701 Chartres St, New Orleans, LA 70130

This state museums has two permanent exhibits that explore the development of New Orleans. You’ll find a documentation of the Battle of New Orleans, and a three-story exhibit dedicated to the contributions of several diverse groups to the evolution of the city.

701 Chartres St
New Orleans, LA 70130

10. Blaine Kern's Mardi Gras World

1380 Port of New Orleans Pl, New Orleans, LA

If you’re looking for an all-in-one place to experience Mardi Gras anytime of the year, check out Mardi Gras World and its broad selection of costumes, artifacts, and floats.

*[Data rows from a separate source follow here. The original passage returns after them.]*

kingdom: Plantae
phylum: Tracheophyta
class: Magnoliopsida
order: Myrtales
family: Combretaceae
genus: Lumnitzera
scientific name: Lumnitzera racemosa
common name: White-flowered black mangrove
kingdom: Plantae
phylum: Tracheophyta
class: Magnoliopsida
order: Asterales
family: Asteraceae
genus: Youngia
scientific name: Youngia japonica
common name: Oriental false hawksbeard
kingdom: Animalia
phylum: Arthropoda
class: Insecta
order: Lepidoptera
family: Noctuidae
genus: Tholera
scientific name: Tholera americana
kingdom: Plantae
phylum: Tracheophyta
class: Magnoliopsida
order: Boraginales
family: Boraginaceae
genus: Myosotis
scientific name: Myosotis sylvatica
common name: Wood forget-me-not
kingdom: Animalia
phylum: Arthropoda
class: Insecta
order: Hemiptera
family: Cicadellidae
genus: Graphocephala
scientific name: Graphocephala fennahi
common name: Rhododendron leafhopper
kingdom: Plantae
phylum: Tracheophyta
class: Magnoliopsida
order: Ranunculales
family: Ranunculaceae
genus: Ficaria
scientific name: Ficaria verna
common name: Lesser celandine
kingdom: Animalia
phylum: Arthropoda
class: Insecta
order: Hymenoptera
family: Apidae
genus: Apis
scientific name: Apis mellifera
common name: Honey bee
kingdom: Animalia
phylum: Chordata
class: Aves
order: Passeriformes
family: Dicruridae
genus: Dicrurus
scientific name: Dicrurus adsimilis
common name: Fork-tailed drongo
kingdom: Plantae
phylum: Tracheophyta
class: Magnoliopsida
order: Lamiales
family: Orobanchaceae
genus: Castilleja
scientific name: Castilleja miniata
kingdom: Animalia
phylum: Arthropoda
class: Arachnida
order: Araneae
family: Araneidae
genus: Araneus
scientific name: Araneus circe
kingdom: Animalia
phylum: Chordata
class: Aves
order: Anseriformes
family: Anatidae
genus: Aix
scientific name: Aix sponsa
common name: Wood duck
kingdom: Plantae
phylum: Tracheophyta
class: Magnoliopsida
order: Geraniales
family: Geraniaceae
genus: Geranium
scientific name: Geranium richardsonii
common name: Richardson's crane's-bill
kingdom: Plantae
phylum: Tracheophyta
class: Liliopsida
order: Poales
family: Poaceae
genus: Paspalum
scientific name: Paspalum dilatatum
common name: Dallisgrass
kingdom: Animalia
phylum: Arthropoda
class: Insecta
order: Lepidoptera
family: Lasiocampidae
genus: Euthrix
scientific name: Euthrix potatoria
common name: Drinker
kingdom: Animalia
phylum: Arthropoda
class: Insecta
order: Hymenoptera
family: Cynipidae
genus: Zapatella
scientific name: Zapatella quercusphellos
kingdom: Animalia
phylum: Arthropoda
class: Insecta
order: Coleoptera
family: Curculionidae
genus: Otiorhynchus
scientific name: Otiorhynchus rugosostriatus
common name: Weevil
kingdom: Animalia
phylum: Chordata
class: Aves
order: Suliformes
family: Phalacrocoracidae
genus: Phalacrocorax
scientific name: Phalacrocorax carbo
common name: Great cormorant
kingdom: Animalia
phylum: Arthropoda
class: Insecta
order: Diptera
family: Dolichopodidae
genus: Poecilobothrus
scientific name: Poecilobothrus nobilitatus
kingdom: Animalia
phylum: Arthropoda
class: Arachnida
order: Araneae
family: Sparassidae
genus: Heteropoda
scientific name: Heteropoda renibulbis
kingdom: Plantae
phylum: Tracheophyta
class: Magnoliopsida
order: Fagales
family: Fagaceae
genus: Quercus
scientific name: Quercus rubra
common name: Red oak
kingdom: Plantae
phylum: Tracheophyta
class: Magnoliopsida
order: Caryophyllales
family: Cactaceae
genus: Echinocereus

1380 Port of New Orleans Pl
New Orleans, LA

11. House of Dance and Feathers

Tupelo Street, New Orleans, LA

This house museum holds a vast collection of Mardi Gras Indian books, costumes, and photos. Open by appointment, the tour guide, Ronald W. Lewis, has dedicated his life—and part of his home—to documenting the cultural phenomenon.

Tupelo Street
New Orleans, LA

12. Mardi Gras Museum of Costumes and Culture

1010 Conti St, New Orleans, LA 70112

This museum highlights the development, craftsmanship, and importance of costuming during Carnival season. The exhibits, which pull from an extensive collection of Carl Mack, displays costumes related to Kings and Queens, Mardi Gras Indian, Social Aid and Pleasure Club members, and other costuming groups in New Orleans.

1010 Conti St
New Orleans, LA 70112

13. Backstreet Cultural Museum

1116 Henriette Delille St, New Orleans, LA

Located in the heart of Tremé, this museum holds exhibits that traces the development of second lines, jazz funerals, Mardi Gras Indians, Baby Dolls, Skull and Bones Gangs, and other black contributions to the New Orleans.

1116 Henriette Delille St
New Orleans, LA

14. Treme's Petit Jazz Museum

1500 Governor Nicholls St, New Orleans, LA 70116

This cozy house museum, curated by Tremé native Alvin Jackson, follows the historical narrative of the interconnectivity of jazz music, especially as it relates to Tremé. Particularly, Jackson demonstrates the evolution of Jazz from its West African, Caribbean, Creole, and European roots to the present day phenomenon. He also has a selection of rare signed documents, original jazz recordings, and rare photographs.

1500 Governor Nicholls St
New Orleans, LA 70116

15. Levee Exhibit Hall and Garden

5000 Warrington Dr, New Orleans, LA 70122

Located in Gentilly, and operated by levees.org, this 100-foot-long covered walkway houses six exhibits on the levee breaches that occurred during Hurricane Katrina in 2005. While the installation sits near the London Avenue Canal, the displays depict impact across the Greater New Orleans area, and all of the information is vetted by experts. You’ll also find artifacts reclaimed from homes devastated by the storm.